• What you have to do: Can you write out the records starting at the beginning and ending at the line that contains "Редуктор Zavoli", with "faks" replaced by "fax" and everything else unchanged? Leave the pictures out of your answer.

• Data:
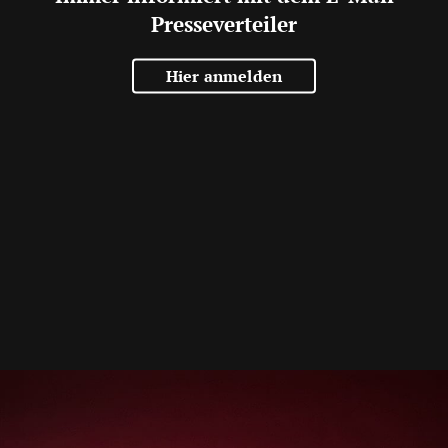
Presseverteiler
Hier anmelden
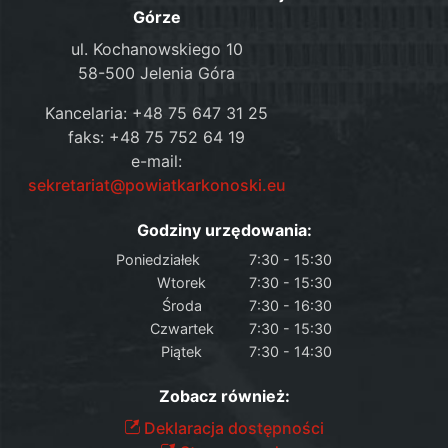
Górze
ul. Kochanowskiego 10
58-500 Jelenia Góra
Kancelaria: +48 75 647 31 25
faks: +48 75 752 64 19
e-mail:
sekretariat@powiatkarkonoski.eu
Godziny urzędowania:
Poniedziałek
7:30 - 15:30
Wtorek
7:30 - 15:30
Środa
7:30 - 16:30
Czwartek
7:30 - 15:30
Piątek
7:30 - 14:30
Zobacz również:
Deklaracja dostępności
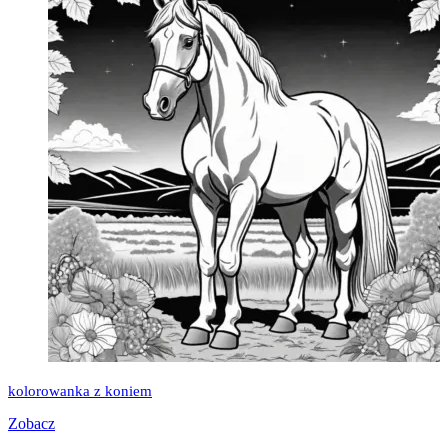
kolorowanka z koniem
Zobacz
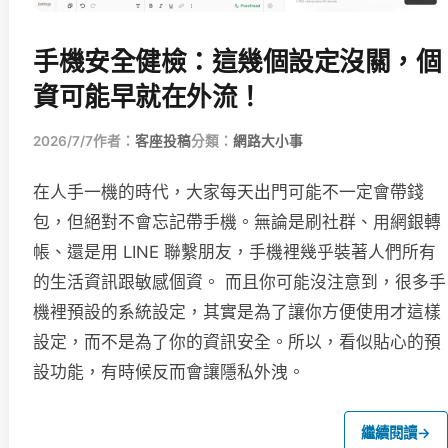
手機安全健檢：這幾個設定沒關，個
資可能早就在外流！
2026/7/7
作者：
客座投稿
分類：
網路大小事
在人手一機的時代，大家每天出門可能不一定會帶錢
包，但絕對不會忘記帶手機。無論是刷社群、用網銀轉
帳、還是用 LINE 聯繫朋友，手機裡幾乎裝著人們所有
的生活資訊跟敏感個資。 而且你可能沒注意到，很多手
機裡預設的系統設定，其實是為了讓你方便使用才這樣
設定，而不是為了你的資訊安全。所以，看似貼心的預
設功能，有時候反而會讓隱私外洩。
繼續閱讀
→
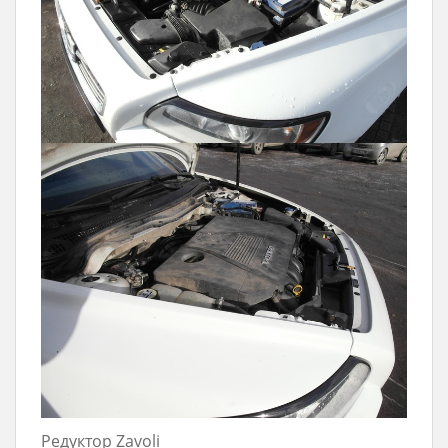
Редуктор Zavoli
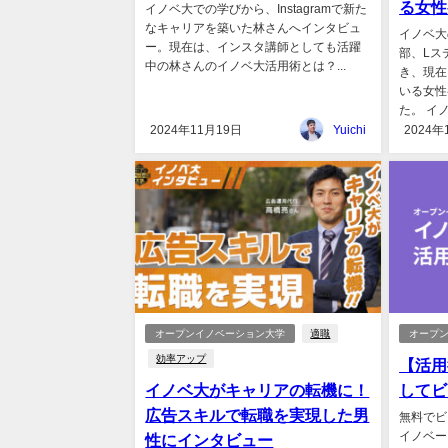
る女性
イノベ大での学びから、Instagramで新た
なキャリアを築いた林さんへインタビュ
イノベ大
ー。現在は、インスタ講師としても活躍
部、Lス
中の林さんのイノベ大活用術とは？...
き、現在
いる女性
た。 イノ
2024年11月19日
Yuichi
2024年
オープンイノベーション大学
適職
オープ
効率アップ
【活用
イノベ大がキャリアの転機に！
してビ
広告スキルで転職を実現した男
無料でビ
イノベー
性にインタビュー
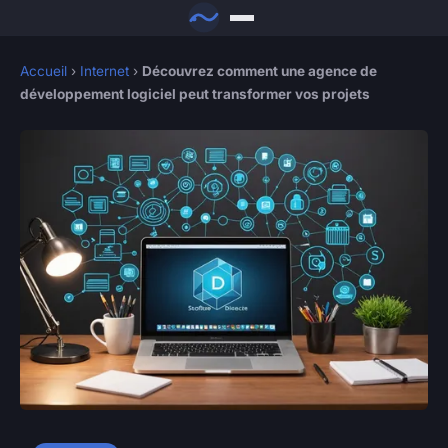
Accueil
›
Internet
›
Découvrez comment une agence de
développement logiciel peut transformer vos projets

• Exercise solution:
Presseverteiler
Hier anmelden
Górze
ul. Kochanowskiego 10
58-500 Jelenia Góra
Kancelaria: +48 75 647 31 25
fax: +48 75 752 64 19
e-mail:
sekretariat@powiatkarkonoski.eu
Godziny urzędowania:
Poniedziałek
7:30 - 15:30
Wtorek
7:30 - 15:30
Środa
7:30 - 16:30
Czwartek
7:30 - 15:30
Piątek
7:30 - 14:30
Zobacz również:
Deklaracja dostępności
kolorowanka z koniem
Zobacz
手機安全健檢：這幾個設定沒關，個
資可能早就在外流！
2026/7/7
作者：
客座投稿
分類：
網路大小事
在人手一機的時代，大家每天出門可能不一定會帶錢
包，但絕對不會忘記帶手機。無論是刷社群、用網銀轉
帳、還是用 LINE 聯繫朋友，手機裡幾乎裝著人們所有
的生活資訊跟敏感個資。 而且你可能沒注意到，很多手
機裡預設的系統設定，其實是為了讓你方便使用才這樣
設定，而不是為了你的資訊安全。所以，看似貼心的預
設功能，有時候反而會讓隱私外洩。
繼續閱讀
→
Редуктор Zavoli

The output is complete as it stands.